То кротостью и снисхождением, то твердостью и суровостью, то бескорыстием и любезностью славный друг Румянцева завоевал доверие многих польских вельмож, а главное, снискал благосклонность красивейших женщин, которые всегда оказывали столь значительное влияние на дела в государстве. Король, его братья и дядья почувствовали слабую сторону Бибикова: легко увлекается женщинами; вот и командуют им то жена маршала Любомирского, то жена гетмана Огинского, то другие красавицы, подставленные королем. Чарторыйский – канцлер, эта старая лисица, вызвал с той же целью из Литвы дочь Пршездецкого. Бибикову не дают ни одного дня отдыха: то охота, то загородная прогулка, то бал, развлечения всякого рода, сопровождаемые самой низкой лестью и угодничеством со стороны поляков. И таким образом держат его в цепях. «Нет, Бибиков не только «пожиратель женщин», но и замечательный человек, полезный своему Отечеству. Он еще покажет себя у нас, в нашем Отечестве. Не зря ж его избрали маршалом депутатского собрания, на котором зачитали большой наказ, вечный памятник мудрости Екатерины II, который можно назвать всеобщим законоположением и всем земным обладателям наставлением. Пусть женщины… А кто устоит перед красотой и наслаждением, от них испытанными? Ведь и наша императрица не отказывается от наслаждений, что нам-то, грешным, остается…»

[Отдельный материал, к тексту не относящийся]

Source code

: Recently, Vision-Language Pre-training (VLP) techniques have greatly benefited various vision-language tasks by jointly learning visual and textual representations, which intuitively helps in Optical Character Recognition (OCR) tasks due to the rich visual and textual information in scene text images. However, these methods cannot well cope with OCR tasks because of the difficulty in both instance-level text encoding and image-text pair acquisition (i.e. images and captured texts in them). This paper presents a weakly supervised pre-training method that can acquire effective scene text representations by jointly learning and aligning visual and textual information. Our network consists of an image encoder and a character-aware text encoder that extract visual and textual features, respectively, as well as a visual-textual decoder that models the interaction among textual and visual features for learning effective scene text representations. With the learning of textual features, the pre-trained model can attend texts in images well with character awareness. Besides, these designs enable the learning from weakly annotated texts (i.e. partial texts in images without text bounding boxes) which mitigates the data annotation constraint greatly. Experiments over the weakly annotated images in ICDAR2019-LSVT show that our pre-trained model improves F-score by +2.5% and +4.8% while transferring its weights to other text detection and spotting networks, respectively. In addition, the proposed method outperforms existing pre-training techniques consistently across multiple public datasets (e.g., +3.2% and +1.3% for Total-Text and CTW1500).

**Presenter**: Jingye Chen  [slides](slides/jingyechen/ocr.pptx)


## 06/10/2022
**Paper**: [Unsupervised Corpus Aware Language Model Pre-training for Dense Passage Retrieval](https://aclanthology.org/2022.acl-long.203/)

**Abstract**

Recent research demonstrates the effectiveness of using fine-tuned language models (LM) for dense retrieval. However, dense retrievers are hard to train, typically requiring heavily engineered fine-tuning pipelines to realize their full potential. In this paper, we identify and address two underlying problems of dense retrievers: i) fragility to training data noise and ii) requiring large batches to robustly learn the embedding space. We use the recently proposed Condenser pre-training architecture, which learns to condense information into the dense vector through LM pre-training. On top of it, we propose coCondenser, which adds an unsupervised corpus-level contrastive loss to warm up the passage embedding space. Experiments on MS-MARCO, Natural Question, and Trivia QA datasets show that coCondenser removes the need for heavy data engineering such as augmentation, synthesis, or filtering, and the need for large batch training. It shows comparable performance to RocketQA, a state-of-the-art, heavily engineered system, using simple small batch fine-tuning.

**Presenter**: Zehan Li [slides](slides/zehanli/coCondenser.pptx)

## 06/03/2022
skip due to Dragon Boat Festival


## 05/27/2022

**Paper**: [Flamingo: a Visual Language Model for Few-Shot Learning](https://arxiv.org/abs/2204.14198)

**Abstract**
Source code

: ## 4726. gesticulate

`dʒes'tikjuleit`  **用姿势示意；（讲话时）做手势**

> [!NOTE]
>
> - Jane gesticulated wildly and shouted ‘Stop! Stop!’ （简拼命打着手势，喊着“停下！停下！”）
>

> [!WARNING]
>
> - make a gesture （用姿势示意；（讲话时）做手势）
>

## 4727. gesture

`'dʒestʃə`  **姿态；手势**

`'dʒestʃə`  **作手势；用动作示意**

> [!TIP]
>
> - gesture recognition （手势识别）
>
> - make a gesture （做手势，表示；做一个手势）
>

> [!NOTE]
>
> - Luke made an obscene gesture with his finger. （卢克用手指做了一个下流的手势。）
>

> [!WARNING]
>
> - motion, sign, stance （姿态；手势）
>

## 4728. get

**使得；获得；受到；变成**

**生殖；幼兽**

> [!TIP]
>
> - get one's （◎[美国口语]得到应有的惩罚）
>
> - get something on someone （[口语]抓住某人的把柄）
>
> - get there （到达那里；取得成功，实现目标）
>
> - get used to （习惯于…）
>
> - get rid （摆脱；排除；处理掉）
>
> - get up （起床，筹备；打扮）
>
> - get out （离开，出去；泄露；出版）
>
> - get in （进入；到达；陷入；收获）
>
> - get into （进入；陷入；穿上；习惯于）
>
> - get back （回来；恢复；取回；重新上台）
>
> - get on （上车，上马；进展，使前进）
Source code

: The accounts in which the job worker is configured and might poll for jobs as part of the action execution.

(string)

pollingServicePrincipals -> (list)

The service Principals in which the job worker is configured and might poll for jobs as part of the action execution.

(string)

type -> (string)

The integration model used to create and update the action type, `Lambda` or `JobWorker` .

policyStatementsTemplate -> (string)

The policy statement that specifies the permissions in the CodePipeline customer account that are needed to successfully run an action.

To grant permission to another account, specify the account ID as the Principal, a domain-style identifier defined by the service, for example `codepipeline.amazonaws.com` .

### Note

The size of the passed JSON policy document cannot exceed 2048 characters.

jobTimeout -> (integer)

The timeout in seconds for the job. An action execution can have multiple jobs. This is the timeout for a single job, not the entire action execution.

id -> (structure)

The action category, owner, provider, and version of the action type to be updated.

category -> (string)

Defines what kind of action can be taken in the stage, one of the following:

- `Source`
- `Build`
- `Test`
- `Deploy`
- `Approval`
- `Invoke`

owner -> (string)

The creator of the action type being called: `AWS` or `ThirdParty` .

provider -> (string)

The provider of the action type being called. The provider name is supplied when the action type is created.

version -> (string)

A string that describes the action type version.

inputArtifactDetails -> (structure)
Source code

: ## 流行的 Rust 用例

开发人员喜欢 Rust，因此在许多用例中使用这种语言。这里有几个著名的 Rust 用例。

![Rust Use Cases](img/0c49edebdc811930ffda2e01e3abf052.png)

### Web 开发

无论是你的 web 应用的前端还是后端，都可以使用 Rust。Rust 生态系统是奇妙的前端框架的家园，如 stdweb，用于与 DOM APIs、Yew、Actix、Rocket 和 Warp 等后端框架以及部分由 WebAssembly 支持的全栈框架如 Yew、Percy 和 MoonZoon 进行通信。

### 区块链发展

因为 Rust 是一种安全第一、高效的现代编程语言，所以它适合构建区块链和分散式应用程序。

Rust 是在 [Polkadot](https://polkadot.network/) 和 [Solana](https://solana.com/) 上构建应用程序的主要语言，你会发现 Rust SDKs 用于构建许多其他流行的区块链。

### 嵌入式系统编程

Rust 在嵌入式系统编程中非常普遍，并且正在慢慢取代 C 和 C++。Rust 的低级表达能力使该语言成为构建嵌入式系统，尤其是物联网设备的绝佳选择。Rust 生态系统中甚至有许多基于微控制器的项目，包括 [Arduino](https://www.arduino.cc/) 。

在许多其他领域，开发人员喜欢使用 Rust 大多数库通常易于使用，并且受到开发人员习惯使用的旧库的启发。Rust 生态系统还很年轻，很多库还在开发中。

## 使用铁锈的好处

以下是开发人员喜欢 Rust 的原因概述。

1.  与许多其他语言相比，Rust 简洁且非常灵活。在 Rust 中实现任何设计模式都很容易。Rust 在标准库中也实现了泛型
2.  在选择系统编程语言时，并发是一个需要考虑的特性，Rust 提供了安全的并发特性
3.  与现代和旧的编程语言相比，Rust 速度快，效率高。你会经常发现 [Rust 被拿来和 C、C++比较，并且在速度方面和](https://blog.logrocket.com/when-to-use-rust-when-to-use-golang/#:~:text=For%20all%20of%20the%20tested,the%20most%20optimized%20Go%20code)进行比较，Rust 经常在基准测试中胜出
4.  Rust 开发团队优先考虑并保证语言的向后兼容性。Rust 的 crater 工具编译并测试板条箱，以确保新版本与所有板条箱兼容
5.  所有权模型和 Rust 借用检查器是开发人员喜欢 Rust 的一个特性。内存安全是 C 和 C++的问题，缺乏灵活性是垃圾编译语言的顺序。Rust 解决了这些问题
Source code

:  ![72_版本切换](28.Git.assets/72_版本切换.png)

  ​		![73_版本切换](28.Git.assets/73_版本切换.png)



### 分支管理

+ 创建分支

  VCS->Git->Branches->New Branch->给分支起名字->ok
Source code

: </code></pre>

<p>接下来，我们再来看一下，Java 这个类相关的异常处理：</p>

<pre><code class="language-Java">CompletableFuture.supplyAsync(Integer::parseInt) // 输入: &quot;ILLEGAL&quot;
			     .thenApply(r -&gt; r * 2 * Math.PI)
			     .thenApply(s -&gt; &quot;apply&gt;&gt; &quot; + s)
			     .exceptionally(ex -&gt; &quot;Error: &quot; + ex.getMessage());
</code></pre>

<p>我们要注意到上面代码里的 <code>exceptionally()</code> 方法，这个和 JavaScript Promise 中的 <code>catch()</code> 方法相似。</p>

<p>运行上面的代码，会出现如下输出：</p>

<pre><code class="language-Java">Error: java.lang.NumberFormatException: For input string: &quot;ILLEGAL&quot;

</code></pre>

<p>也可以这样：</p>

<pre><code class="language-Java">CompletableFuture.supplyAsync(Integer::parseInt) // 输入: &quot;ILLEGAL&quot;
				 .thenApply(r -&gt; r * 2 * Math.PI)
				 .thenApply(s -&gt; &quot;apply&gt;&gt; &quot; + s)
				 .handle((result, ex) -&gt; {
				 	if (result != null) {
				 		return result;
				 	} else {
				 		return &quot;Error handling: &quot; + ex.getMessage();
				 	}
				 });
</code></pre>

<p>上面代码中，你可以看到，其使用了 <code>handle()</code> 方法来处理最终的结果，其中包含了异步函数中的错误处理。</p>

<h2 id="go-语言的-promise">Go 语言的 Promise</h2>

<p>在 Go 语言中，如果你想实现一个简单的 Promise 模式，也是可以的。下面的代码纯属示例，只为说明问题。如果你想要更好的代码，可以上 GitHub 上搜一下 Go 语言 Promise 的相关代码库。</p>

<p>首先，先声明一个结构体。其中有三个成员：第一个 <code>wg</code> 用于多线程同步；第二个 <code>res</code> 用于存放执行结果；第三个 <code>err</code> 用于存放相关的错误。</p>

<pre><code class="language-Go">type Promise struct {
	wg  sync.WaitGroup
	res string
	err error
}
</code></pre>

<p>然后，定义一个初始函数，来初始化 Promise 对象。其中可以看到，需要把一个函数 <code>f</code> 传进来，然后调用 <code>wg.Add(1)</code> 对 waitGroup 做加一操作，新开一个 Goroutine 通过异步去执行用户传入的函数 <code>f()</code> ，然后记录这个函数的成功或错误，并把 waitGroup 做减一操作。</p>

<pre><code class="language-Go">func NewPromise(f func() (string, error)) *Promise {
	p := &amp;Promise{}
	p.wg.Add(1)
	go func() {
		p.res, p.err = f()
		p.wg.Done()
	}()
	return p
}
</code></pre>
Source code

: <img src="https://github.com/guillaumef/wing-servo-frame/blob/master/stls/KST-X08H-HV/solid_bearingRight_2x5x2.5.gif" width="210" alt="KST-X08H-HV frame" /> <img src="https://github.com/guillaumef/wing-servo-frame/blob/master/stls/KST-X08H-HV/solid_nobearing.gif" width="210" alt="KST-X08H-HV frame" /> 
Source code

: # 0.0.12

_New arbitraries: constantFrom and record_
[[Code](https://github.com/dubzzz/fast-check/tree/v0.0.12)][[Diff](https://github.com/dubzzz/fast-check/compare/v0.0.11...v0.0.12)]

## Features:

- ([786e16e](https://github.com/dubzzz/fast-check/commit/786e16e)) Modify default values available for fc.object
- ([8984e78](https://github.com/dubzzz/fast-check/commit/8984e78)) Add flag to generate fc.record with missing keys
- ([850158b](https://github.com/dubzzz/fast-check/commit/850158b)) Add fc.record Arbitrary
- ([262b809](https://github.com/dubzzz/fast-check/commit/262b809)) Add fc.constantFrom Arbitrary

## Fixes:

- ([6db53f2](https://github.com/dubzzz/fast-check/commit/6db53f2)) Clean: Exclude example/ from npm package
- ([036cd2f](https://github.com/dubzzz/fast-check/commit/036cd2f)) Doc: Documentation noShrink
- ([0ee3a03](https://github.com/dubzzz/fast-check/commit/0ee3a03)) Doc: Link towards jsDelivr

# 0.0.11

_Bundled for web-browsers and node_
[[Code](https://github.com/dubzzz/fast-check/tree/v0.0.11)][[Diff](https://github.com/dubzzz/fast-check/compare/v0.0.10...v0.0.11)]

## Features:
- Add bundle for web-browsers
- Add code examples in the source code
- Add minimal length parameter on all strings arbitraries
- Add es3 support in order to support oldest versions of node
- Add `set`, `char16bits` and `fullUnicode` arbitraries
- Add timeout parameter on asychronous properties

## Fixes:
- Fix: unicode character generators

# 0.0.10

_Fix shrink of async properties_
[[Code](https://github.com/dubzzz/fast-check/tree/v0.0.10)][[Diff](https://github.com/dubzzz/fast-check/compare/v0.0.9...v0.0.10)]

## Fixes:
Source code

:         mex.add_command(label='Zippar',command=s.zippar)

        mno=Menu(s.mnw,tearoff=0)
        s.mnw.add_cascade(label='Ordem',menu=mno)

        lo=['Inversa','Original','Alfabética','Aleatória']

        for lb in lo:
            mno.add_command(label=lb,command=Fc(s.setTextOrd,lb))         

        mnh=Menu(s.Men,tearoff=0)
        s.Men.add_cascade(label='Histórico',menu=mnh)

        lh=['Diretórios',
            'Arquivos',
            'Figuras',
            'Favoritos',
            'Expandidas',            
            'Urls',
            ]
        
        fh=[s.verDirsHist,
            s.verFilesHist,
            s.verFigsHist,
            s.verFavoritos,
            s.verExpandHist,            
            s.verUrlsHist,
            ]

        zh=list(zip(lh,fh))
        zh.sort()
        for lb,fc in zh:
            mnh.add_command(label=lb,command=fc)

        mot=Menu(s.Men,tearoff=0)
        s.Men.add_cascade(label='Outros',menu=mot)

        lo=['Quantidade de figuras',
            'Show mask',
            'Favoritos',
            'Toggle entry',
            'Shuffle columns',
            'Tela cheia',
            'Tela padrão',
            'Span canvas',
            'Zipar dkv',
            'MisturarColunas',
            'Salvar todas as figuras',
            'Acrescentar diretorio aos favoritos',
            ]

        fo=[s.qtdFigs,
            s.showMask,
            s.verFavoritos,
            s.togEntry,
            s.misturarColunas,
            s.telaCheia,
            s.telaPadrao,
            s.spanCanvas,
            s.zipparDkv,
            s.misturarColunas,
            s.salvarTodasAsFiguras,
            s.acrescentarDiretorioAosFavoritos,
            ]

Румянцев вспоминал красивое умное лицо своего друга, который не раз бывал у него в Глухове. Не раз сидели они за общим столом, поверяя друг другу сердечные тайны.
Крепко угнездившись в кресле и перебирая на столе памятные бумаги, Румянцев вдруг обнаружил под рукой высочайший рескрипт, который императрица прислала ему сразу же после крушения Фокшанского конгресса. Послание было отправлено 4 сентября, где-то недели через две получено, когда верховный визирь и он, фельдмаршал Румянцев, начали переговоры о возобновлении мирной конференции. И она, российская императрица, выражает надежду на возобновление прерванной негоциации, но для этого необходимо возбудить в турках новую к тому склонность и собственное желание. «Вроде бы не мы навязываем им мир, а они сами его желают». «Испытав многими и отличными опытами искусство ваше, – читал Румянцев дорогие ему слова рескрипта, – купно же и патриотическое усердие к службе нашей и отечества, имеем мы наперед твердую надежду, что вы потщитесь в полной мере оправдать нашу в толь важном случае на вас возлагаемую доверенность…»
Конечно, что греха таить, ему было лестно читать признание его полководческих заслуг и высокое доверие, которое ему оказывали и на этот раз, представляя к новым лаврам. И этот случай состоял в том, что если переговоры с турками не возобновятся, то она предлагала, нимало не теряя времени, нанести неприятелю чувствительный удар. В чем же может состоять этот удар? Или в том, что он, Румянцев, разгонит главную армию верховного визиря; или в том, что он разгромит какой-либо знатный корпус его войск. В обоих случаях она предлагала произвести поиски таким образом, чтобы этой победой закончить очередную кампанию.
Конечно, ничего нет лучше, чем разгромить главную армию верховного визиря, войти в Константинополь и предъявить султану ультимативные требования. Но в жизни так не бывает, особенно в войне: и турки желают победить, а не только русские. Привыкли в Петербурге к нашим победам и думают, что они легко достаются. А на деле совсем не так.